■ WHAT YOU HAVE TO DO:
When you reach the records below, output each one exactly.

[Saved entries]
----
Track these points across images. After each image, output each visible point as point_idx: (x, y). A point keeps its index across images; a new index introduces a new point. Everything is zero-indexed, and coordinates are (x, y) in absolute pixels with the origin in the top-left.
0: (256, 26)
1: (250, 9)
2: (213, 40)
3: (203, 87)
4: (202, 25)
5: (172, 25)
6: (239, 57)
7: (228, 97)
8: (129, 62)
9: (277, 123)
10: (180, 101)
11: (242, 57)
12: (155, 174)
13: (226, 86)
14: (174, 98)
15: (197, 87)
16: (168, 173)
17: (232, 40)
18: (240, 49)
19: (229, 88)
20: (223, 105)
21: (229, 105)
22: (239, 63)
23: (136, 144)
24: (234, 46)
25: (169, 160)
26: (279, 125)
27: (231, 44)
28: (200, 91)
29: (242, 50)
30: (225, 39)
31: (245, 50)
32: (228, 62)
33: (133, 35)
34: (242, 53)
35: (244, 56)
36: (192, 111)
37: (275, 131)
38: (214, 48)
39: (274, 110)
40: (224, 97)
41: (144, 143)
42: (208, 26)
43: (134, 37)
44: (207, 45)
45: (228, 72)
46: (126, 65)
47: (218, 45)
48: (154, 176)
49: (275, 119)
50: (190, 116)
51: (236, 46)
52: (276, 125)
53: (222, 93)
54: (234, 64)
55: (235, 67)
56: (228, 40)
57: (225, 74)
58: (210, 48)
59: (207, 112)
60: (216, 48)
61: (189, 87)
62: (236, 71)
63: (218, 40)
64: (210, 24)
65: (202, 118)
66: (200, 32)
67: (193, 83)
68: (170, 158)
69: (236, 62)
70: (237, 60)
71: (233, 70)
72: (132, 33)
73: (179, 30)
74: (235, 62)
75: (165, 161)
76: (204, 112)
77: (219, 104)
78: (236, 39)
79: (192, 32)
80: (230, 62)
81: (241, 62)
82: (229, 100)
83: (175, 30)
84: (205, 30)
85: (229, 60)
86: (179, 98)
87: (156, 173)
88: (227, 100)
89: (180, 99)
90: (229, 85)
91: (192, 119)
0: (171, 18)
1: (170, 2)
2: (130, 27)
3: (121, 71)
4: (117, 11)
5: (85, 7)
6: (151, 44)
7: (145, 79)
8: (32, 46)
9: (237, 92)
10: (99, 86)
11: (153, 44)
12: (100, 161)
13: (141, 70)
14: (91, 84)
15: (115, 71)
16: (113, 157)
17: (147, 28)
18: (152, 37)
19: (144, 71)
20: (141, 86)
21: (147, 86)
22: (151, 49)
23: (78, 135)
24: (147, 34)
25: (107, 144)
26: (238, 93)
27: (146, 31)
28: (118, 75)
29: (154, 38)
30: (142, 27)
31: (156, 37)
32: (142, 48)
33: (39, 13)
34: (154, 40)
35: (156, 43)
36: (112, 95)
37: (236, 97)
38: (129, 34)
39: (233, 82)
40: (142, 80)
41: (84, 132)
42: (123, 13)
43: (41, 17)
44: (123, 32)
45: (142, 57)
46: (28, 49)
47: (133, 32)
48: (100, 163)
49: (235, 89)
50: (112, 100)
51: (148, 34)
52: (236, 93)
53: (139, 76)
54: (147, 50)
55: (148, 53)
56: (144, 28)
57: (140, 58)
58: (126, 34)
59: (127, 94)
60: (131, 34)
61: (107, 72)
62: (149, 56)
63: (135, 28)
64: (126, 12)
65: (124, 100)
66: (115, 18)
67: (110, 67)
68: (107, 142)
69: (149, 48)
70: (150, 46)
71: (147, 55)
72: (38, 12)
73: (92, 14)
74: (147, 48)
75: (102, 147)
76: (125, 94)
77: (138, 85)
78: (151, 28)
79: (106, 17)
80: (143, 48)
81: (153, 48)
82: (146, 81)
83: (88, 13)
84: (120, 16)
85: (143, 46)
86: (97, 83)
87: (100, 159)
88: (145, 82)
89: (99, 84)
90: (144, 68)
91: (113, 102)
----
■ WRITTEN ANSWER:
Track these points across images. After each image, output each visible point as point_idx: (x, y). A point keeps its index across images; a new index introduces a new point. Everything is zero-indexed, and coordinates are (x, y) in absolute pixels with the origin in the top-left.
0: (256, 26)
1: (250, 9)
2: (213, 40)
3: (203, 87)
4: (202, 25)
5: (172, 25)
6: (239, 57)
7: (228, 97)
8: (129, 62)
9: (277, 123)
10: (180, 101)
11: (242, 57)
12: (155, 174)
13: (226, 86)
14: (174, 98)
15: (197, 87)
16: (168, 173)
17: (232, 40)
18: (240, 49)
19: (229, 88)
20: (223, 105)
21: (229, 105)
22: (239, 63)
23: (136, 144)
24: (234, 46)
25: (169, 160)
26: (279, 125)
27: (231, 44)
28: (200, 91)
29: (242, 50)
30: (225, 39)
31: (245, 50)
32: (228, 62)
33: (133, 35)
34: (242, 53)
35: (244, 56)
36: (192, 111)
37: (275, 131)
38: (214, 48)
39: (274, 110)
40: (224, 97)
41: (144, 143)
42: (208, 26)
43: (134, 37)
44: (207, 45)
45: (228, 72)
46: (126, 65)
47: (218, 45)
48: (154, 176)
49: (275, 119)
50: (190, 116)
51: (236, 46)
52: (276, 125)
53: (222, 93)
54: (234, 64)
55: (235, 67)
56: (228, 40)
57: (225, 74)
58: (210, 48)
59: (207, 112)
60: (216, 48)
61: (189, 87)
62: (236, 71)
63: (218, 40)
64: (210, 24)
65: (202, 118)
66: (200, 32)
67: (193, 83)
68: (170, 158)
69: (236, 62)
70: (237, 60)
71: (233, 70)
72: (132, 33)
73: (179, 30)
74: (235, 62)
75: (165, 161)
76: (204, 112)
77: (219, 104)
78: (236, 39)
79: (192, 32)
80: (230, 62)
81: (241, 62)
82: (229, 100)
83: (175, 30)
84: (205, 30)
85: (229, 60)
86: (179, 98)
87: (156, 173)
88: (227, 100)
89: (180, 99)
90: (229, 85)
91: (192, 119)
0: (171, 18)
1: (170, 2)
2: (130, 27)
3: (121, 71)
4: (117, 11)
5: (85, 7)
6: (151, 44)
7: (145, 79)
8: (32, 46)
9: (237, 92)
10: (99, 86)
11: (153, 44)
12: (100, 161)
13: (141, 70)
14: (91, 84)
15: (115, 71)
16: (113, 157)
17: (147, 28)
18: (152, 37)
19: (144, 71)
20: (141, 86)
21: (147, 86)
22: (151, 49)
23: (78, 135)
24: (147, 34)
25: (107, 144)
26: (238, 93)
27: (146, 31)
28: (118, 75)
29: (154, 38)
30: (142, 27)
31: (156, 37)
32: (142, 48)
33: (39, 13)
34: (154, 40)
35: (156, 43)
36: (112, 95)
37: (236, 97)
38: (129, 34)
39: (233, 82)
40: (142, 80)
41: (84, 132)
42: (123, 13)
43: (41, 17)
44: (123, 32)
45: (142, 57)
46: (28, 49)
47: (133, 32)
48: (100, 163)
49: (235, 89)
50: (112, 100)
51: (148, 34)
52: (236, 93)
53: (139, 76)
54: (147, 50)
55: (148, 53)
56: (144, 28)
57: (140, 58)
58: (126, 34)
59: (127, 94)
60: (131, 34)
61: (107, 72)
62: (149, 56)
63: (135, 28)
64: (126, 12)
65: (124, 100)
66: (115, 18)
67: (110, 67)
68: (107, 142)
69: (149, 48)
70: (150, 46)
71: (147, 55)
72: (38, 12)
73: (92, 14)
74: (147, 48)
75: (102, 147)
76: (125, 94)
77: (138, 85)
78: (151, 28)
79: (106, 17)
80: (143, 48)
81: (153, 48)
82: (146, 81)
83: (88, 13)
84: (120, 16)
85: (143, 46)
86: (97, 83)
87: (100, 159)
88: (145, 82)
89: (99, 84)
90: (144, 68)
91: (113, 102)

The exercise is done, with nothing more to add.